- _Problem requirements_
Given the entries that follow, write out exactly the lines starting at the one containing "017. The association" and ending at the one containing "ZUFRIEDENE KUNDEN SEIT 2007.", both ends included, and only those.

[Entries taken from a collection]

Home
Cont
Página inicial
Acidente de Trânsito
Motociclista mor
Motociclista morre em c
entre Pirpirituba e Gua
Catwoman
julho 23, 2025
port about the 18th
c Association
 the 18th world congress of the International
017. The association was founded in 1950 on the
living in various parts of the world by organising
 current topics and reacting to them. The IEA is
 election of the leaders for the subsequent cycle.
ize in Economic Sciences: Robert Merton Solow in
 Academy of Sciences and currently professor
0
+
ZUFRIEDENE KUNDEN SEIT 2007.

...

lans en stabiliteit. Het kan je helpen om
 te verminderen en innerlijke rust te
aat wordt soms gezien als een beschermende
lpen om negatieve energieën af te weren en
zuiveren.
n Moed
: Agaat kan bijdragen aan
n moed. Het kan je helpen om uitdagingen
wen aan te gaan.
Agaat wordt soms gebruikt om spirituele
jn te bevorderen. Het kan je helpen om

- _Task answer_
017. The association was founded in 1950 on the
living in various parts of the world by organising
 current topics and reacting to them. The IEA is
 election of the leaders for the subsequent cycle.
ize in Economic Sciences: Robert Merton Solow in
 Academy of Sciences and currently professor
0
+
ZUFRIEDENE KUNDEN SEIT 2007.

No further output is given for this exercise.